In a response to an indicative increase of 23% in Aurora's line charges for Central Otago, members of the Queenstown-Lakes District Council and the Vincent Community Board claimed that the price increases were a direct result of on-going under-investment and the skimming of excessive dividends by Dunedin City Council. Russell Garbutt claimed that Dunedin City Council had required Aurora to borrow millions of dollars so it could pay dividends to help fund the building of Forsyth Barr Stadium. He called for the Dunedin City Council to repay excessive dividends that it had drawn from Aurora over many years. His claim was supported by University of Otago Associate Professor Mike Sam, who criticised the Dunedin City Council for funding the stadium from dividends from Aurora (thereby passing on the costs of the stadium to future electricity consumers), when the council had told the public that the stadium wasn't going to cost them anything.

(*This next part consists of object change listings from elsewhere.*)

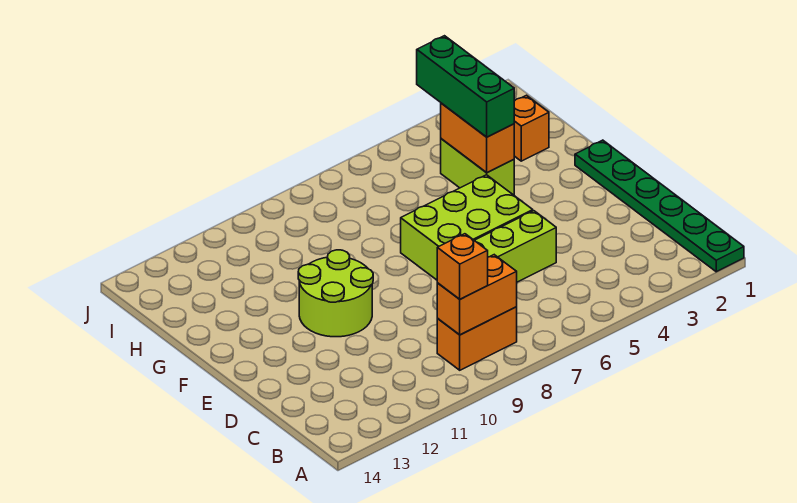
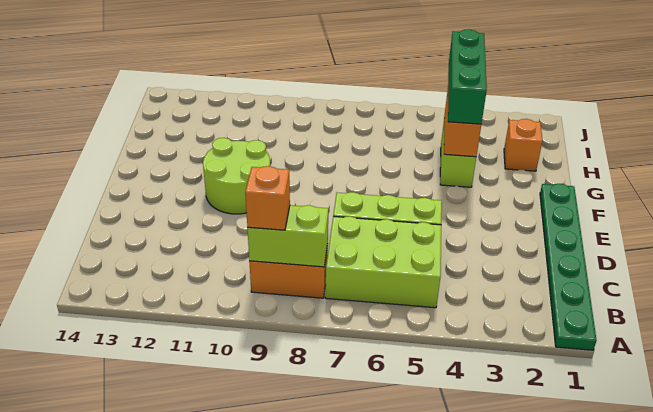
orange 1x2 brick [437,255,517,335] -> lime 1x2 brick [247,205,328,267]
lime 2x3 brick [401,175,533,280] -> lime 2x3 brick moved to [325,216,441,308]

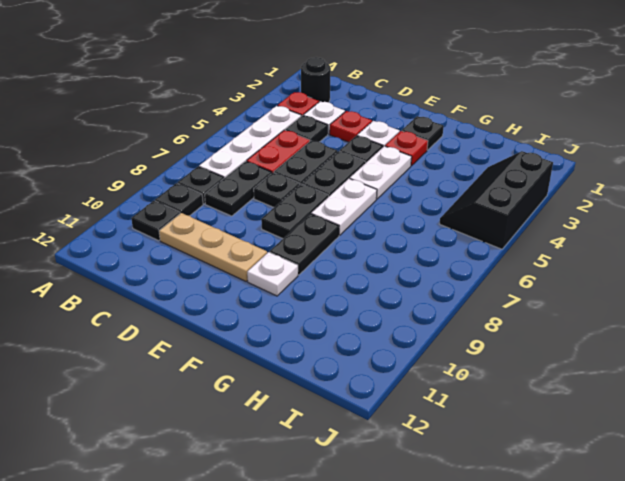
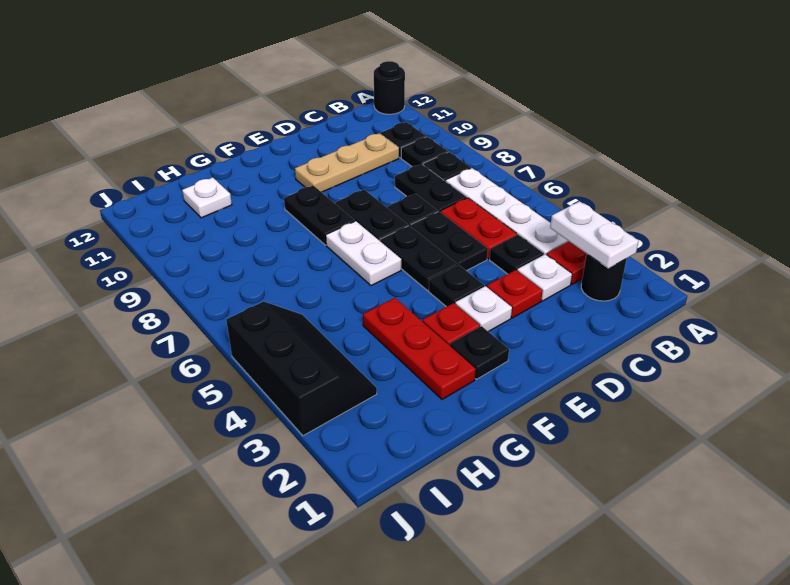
none -> black 1x1 round brick [374,61,405,114]
white 1x2 plate [350,146,412,199] -> white 1x2 plate moved to [550,201,638,268]
white 1x1 plate [247,252,298,296] -> white 1x1 plate moved to [182,177,232,218]
none -> red 1x3 plate [363,298,476,399]

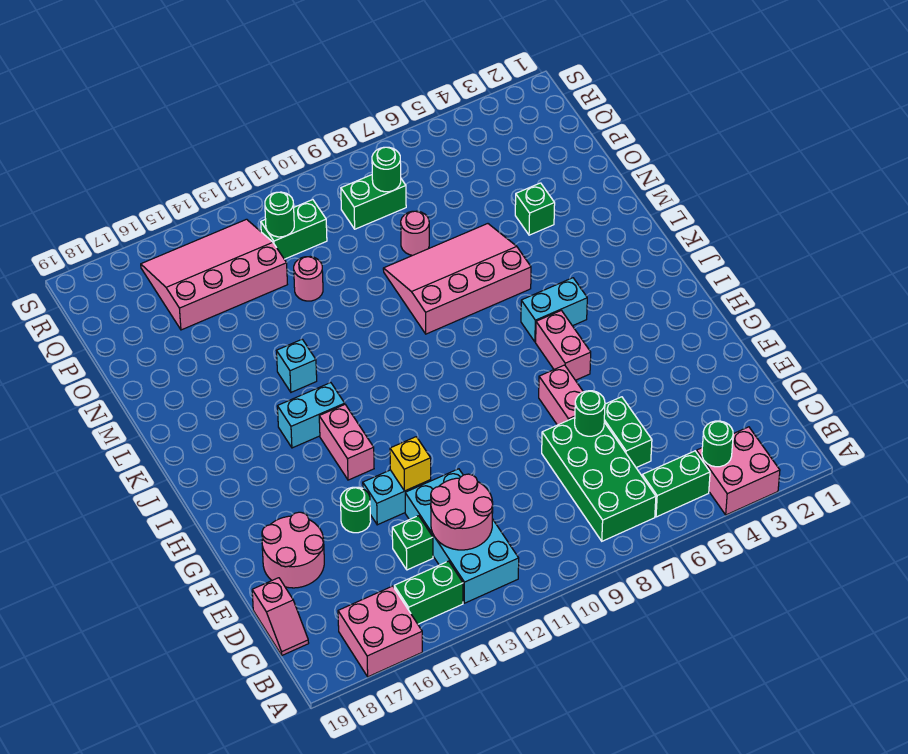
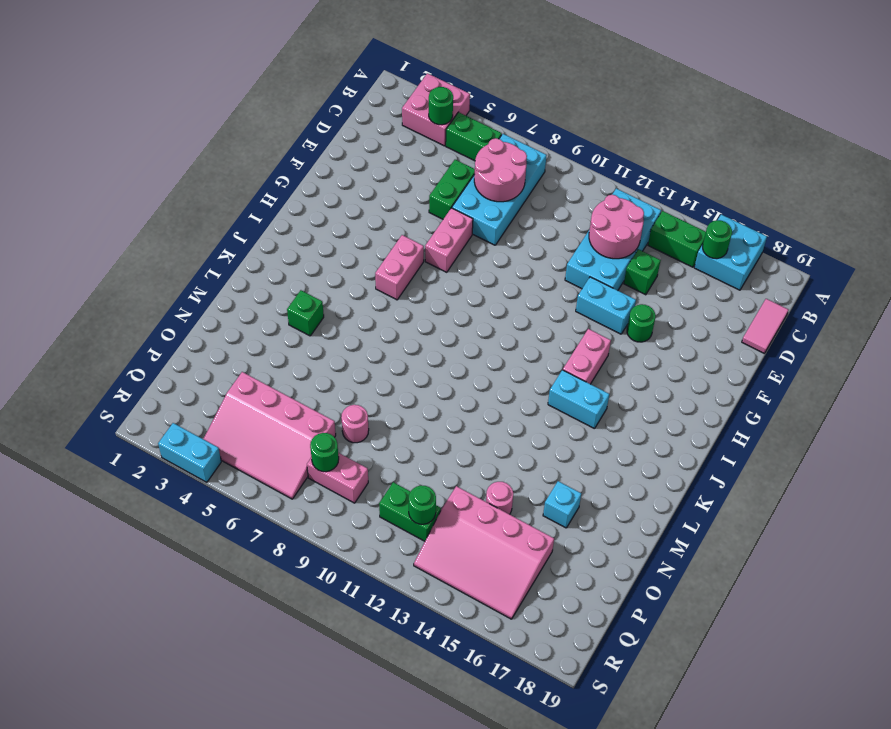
pink 2x2 brick [338,586,422,677] -> cyan 2x2 brick [694,214,767,290]
green 2x4 brick [542,418,656,541] -> cyan 2x4 brick [452,134,547,245]
pink 1x2 slope [252,578,309,655] -> pink 1x2 tile [742,299,788,353]
green 1x1 round brick [575,391,605,436] -> green 1x1 round brick moved to [703,220,732,259]
pink 2x2 round brick [262,512,324,588] -> pink 2x2 round brick moved to [474,138,527,202]
yellow 1x1 brick [390,437,431,491] -> none
cyan 1x2 brick [521,278,587,342] -> cyan 1x2 brick moved to [158,423,221,482]
pink 3x4 slope [383,224,531,334] -> pink 3x4 slope moved to [204,372,336,499]
cyan 1x1 brick [277,339,317,392] -> cyan 1x1 brick moved to [543,481,581,528]
green 1x1 brick [515,183,555,235] -> green 1x1 brick moved to [287,290,324,336]
pink 1x1 round brick [294,257,323,301] -> pink 1x1 round brick moved to [486,482,513,514]
green 1x2 brick [341,175,406,229] -> pink 1x2 brick [307,453,368,503]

In June 2020, Aurora applied to the Commerce Commission for a customised price-quality path (CPP). Their CPP proposal included an expenditure forecast of $383 million over the next 3 year period ($609 million over five years), to replace end-of-life equipment and improve safety and reliability. Following the issue of a draft decision and a period of community consultation and submissions, in March 2021 the Commerce Commission announced their final decision on the CPP proposal. The final decision allows Aurora to recover up to $563 million over five years ($46 million less than what Aurora's had originally proposed). The decision will result in significant increases in electricity line charges through until 2026, with the largest increases in Central Otago and Wānaka. Increases in Aurora's total revenue will be capped at approximately 10% per annum.